TASK INSTRUCTIONS:
Every entry below is to be retyped exactly as it stands.

DATA PROVIDED:
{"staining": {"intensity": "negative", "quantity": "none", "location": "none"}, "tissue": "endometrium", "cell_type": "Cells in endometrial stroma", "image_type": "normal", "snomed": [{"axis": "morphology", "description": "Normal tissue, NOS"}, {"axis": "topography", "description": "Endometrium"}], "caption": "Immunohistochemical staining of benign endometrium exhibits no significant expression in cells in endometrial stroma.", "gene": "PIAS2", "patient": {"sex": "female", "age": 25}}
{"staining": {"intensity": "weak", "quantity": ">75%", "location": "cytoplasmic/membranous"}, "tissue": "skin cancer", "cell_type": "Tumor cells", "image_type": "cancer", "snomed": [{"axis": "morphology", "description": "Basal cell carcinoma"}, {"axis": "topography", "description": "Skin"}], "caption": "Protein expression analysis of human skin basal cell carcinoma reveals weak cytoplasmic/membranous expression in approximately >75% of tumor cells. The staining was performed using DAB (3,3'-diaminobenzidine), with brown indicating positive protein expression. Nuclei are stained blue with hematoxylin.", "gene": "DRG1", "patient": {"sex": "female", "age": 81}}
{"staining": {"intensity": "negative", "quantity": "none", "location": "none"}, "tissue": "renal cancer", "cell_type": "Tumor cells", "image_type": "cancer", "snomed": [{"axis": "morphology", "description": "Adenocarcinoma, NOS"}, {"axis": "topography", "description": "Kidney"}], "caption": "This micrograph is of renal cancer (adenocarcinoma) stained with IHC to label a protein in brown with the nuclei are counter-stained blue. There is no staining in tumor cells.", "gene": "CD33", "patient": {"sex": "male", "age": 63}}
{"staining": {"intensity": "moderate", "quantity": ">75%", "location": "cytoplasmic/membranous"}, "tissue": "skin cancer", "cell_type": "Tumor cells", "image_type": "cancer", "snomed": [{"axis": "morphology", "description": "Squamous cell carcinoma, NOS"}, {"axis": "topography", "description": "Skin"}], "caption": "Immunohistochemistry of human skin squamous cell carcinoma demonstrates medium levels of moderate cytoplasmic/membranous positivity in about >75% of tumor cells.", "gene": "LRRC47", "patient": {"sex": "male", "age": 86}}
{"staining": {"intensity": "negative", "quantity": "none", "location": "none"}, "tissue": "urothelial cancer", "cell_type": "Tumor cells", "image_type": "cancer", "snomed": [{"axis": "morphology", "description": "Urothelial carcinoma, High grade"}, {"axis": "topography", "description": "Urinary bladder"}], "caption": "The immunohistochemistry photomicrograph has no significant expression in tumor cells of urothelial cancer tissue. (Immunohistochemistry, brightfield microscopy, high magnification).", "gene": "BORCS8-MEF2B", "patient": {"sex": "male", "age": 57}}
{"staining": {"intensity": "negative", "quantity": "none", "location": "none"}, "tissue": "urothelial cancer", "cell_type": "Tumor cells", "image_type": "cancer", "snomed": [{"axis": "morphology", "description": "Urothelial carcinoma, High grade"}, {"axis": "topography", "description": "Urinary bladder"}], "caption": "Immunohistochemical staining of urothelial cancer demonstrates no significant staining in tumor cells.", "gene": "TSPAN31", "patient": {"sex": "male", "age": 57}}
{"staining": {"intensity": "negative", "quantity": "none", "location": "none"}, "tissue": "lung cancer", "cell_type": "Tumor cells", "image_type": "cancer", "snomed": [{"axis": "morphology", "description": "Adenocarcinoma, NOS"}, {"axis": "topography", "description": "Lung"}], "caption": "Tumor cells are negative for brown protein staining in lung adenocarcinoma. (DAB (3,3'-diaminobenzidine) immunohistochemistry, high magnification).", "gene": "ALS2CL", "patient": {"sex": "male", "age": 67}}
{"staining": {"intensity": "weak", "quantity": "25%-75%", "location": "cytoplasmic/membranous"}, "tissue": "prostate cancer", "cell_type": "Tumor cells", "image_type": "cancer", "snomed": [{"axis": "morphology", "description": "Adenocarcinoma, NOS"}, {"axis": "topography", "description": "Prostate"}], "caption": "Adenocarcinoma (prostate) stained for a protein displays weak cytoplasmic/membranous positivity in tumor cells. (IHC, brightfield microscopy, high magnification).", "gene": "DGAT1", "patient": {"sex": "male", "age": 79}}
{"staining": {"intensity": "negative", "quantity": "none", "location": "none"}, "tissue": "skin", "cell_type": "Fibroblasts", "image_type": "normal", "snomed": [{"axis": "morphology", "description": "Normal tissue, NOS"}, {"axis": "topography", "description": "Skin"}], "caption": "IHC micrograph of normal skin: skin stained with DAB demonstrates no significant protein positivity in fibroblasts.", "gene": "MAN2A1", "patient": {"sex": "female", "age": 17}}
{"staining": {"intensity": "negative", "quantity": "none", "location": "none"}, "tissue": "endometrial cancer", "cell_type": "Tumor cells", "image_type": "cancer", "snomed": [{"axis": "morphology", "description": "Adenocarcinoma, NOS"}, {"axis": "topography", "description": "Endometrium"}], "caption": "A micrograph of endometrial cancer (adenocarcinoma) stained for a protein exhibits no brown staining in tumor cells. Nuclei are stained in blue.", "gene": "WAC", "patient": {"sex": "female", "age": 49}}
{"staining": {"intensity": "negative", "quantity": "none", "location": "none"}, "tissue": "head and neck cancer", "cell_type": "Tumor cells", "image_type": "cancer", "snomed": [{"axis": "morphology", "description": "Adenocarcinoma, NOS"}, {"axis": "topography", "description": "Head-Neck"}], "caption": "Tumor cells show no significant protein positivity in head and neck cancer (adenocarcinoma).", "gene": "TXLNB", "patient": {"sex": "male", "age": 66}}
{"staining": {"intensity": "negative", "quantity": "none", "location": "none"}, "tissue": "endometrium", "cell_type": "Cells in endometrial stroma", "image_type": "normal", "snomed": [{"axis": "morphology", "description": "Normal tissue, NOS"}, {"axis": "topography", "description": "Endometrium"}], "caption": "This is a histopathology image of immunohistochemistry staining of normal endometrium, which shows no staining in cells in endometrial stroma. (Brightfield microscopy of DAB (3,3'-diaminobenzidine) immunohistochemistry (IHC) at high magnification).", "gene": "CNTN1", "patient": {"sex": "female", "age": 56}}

TASK RESPONSE:
{"staining": {"intensity": "negative", "quantity": "none", "location": "none"}, "tissue": "endometrium", "cell_type": "Cells in endometrial stroma", "image_type": "normal", "snomed": [{"axis": "morphology", "description": "Normal tissue, NOS"}, {"axis": "topography", "description": "Endometrium"}], "caption": "Immunohistochemical staining of benign endometrium exhibits no significant expression in cells in endometrial stroma.", "gene": "PIAS2", "patient": {"sex": "female", "age": 25}}
{"staining": {"intensity": "weak", "quantity": ">75%", "location": "cytoplasmic/membranous"}, "tissue": "skin cancer", "cell_type": "Tumor cells", "image_type": "cancer", "snomed": [{"axis": "morphology", "description": "Basal cell carcinoma"}, {"axis": "topography", "description": "Skin"}], "caption": "Protein expression analysis of human skin basal cell carcinoma reveals weak cytoplasmic/membranous expression in approximately >75% of tumor cells. The staining was performed using DAB (3,3'-diaminobenzidine), with brown indicating positive protein expression. Nuclei are stained blue with hematoxylin.", "gene": "DRG1", "patient": {"sex": "female", "age": 81}}
{"staining": {"intensity": "negative", "quantity": "none", "location": "none"}, "tissue": "renal cancer", "cell_type": "Tumor cells", "image_type": "cancer", "snomed": [{"axis": "morphology", "description": "Adenocarcinoma, NOS"}, {"axis": "topography", "description": "Kidney"}], "caption": "This micrograph is of renal cancer (adenocarcinoma) stained with IHC to label a protein in brown with the nuclei are counter-stained blue. There is no staining in tumor cells.", "gene": "CD33", "patient": {"sex": "male", "age": 63}}
{"staining": {"intensity": "moderate", "quantity": ">75%", "location": "cytoplasmic/membranous"}, "tissue": "skin cancer", "cell_type": "Tumor cells", "image_type": "cancer", "snomed": [{"axis": "morphology", "description": "Squamous cell carcinoma, NOS"}, {"axis": "topography", "description": "Skin"}], "caption": "Immunohistochemistry of human skin squamous cell carcinoma demonstrates medium levels of moderate cytoplasmic/membranous positivity in about >75% of tumor cells.", "gene": "LRRC47", "patient": {"sex": "male", "age": 86}}
{"staining": {"intensity": "negative", "quantity": "none", "location": "none"}, "tissue": "urothelial cancer", "cell_type": "Tumor cells", "image_type": "cancer", "snomed": [{"axis": "morphology", "description": "Urothelial carcinoma, High grade"}, {"axis": "topography", "description": "Urinary bladder"}], "caption": "The immunohistochemistry photomicrograph has no significant expression in tumor cells of urothelial cancer tissue. (Immunohistochemistry, brightfield microscopy, high magnification).", "gene": "BORCS8-MEF2B", "patient": {"sex": "male", "age": 57}}
{"staining": {"intensity": "negative", "quantity": "none", "location": "none"}, "tissue": "urothelial cancer", "cell_type": "Tumor cells", "image_type": "cancer", "snomed": [{"axis": "morphology", "description": "Urothelial carcinoma, High grade"}, {"axis": "topography", "description": "Urinary bladder"}], "caption": "Immunohistochemical staining of urothelial cancer demonstrates no significant staining in tumor cells.", "gene": "TSPAN31", "patient": {"sex": "male", "age": 57}}
{"staining": {"intensity": "negative", "quantity": "none", "location": "none"}, "tissue": "lung cancer", "cell_type": "Tumor cells", "image_type": "cancer", "snomed": [{"axis": "morphology", "description": "Adenocarcinoma, NOS"}, {"axis": "topography", "description": "Lung"}], "caption": "Tumor cells are negative for brown protein staining in lung adenocarcinoma. (DAB (3,3'-diaminobenzidine) immunohistochemistry, high magnification).", "gene": "ALS2CL", "patient": {"sex": "male", "age": 67}}
{"staining": {"intensity": "weak", "quantity": "25%-75%", "location": "cytoplasmic/membranous"}, "tissue": "prostate cancer", "cell_type": "Tumor cells", "image_type": "cancer", "snomed": [{"axis": "morphology", "description": "Adenocarcinoma, NOS"}, {"axis": "topography", "description": "Prostate"}], "caption": "Adenocarcinoma (prostate) stained for a protein displays weak cytoplasmic/membranous positivity in tumor cells. (IHC, brightfield microscopy, high magnification).", "gene": "DGAT1", "patient": {"sex": "male", "age": 79}}
{"staining": {"intensity": "negative", "quantity": "none", "location": "none"}, "tissue": "skin", "cell_type": "Fibroblasts", "image_type": "normal", "snomed": [{"axis": "morphology", "description": "Normal tissue, NOS"}, {"axis": "topography", "description": "Skin"}], "caption": "IHC micrograph of normal skin: skin stained with DAB demonstrates no significant protein positivity in fibroblasts.", "gene": "MAN2A1", "patient": {"sex": "female", "age": 17}}
{"staining": {"intensity": "negative", "quantity": "none", "location": "none"}, "tissue": "endometrial cancer", "cell_type": "Tumor cells", "image_type": "cancer", "snomed": [{"axis": "morphology", "description": "Adenocarcinoma, NOS"}, {"axis": "topography", "description": "Endometrium"}], "caption": "A micrograph of endometrial cancer (adenocarcinoma) stained for a protein exhibits no brown staining in tumor cells. Nuclei are stained in blue.", "gene": "WAC", "patient": {"sex": "female", "age": 49}}
{"staining": {"intensity": "negative", "quantity": "none", "location": "none"}, "tissue": "head and neck cancer", "cell_type": "Tumor cells", "image_type": "cancer", "snomed": [{"axis": "morphology", "description": "Adenocarcinoma, NOS"}, {"axis": "topography", "description": "Head-Neck"}], "caption": "Tumor cells show no significant protein positivity in head and neck cancer (adenocarcinoma).", "gene": "TXLNB", "patient": {"sex": "male", "age": 66}}
{"staining": {"intensity": "negative", "quantity": "none", "location": "none"}, "tissue": "endometrium", "cell_type": "Cells in endometrial stroma", "image_type": "normal", "snomed": [{"axis": "morphology", "description": "Normal tissue, NOS"}, {"axis": "topography", "description": "Endometrium"}], "caption": "This is a histopathology image of immunohistochemistry staining of normal endometrium, which shows no staining in cells in endometrial stroma. (Brightfield microscopy of DAB (3,3'-diaminobenzidine) immunohistochemistry (IHC) at high magnification).", "gene": "CNTN1", "patient": {"sex": "female", "age": 56}}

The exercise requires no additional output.